What is being asked =>
Convert the lines starting with the line that contains "Konfeti patranka GOLD" and continuing through the line that contains "Šią prekę pristatysime per 1-3 darbo dienas" into a numbered list, omitting any blank lines.

Records for the task =>
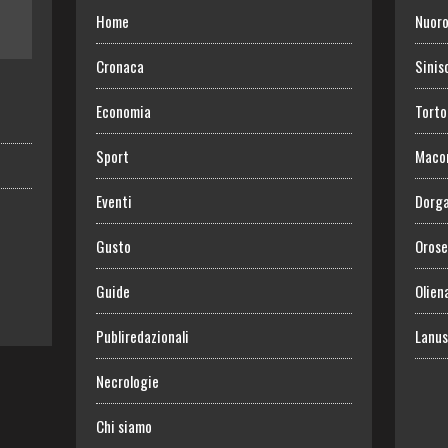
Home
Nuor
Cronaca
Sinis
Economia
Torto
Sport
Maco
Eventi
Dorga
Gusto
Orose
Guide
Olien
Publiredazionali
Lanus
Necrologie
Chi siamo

...

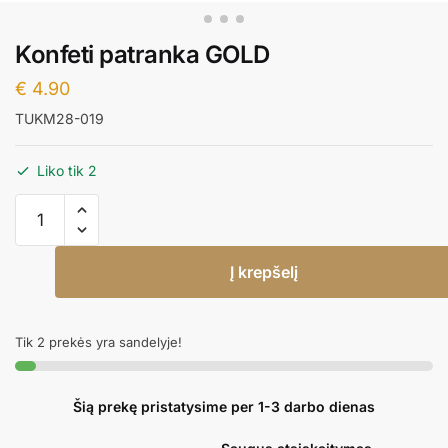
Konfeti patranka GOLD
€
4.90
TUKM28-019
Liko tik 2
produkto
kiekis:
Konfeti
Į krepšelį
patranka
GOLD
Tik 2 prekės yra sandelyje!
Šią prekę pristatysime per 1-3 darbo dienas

Output for this task =>
1. Konfeti patranka GOLD
2. €
3. 4.90
4. TUKM28-019
5. Liko tik 2
6. produkto
7. kiekis:
8. Konfeti
9. Į krepšelį
10. patranka
11. GOLD
12. Tik 2 prekės yra sandelyje!
13. Šią prekę pristatysime per 1-3 darbo dienas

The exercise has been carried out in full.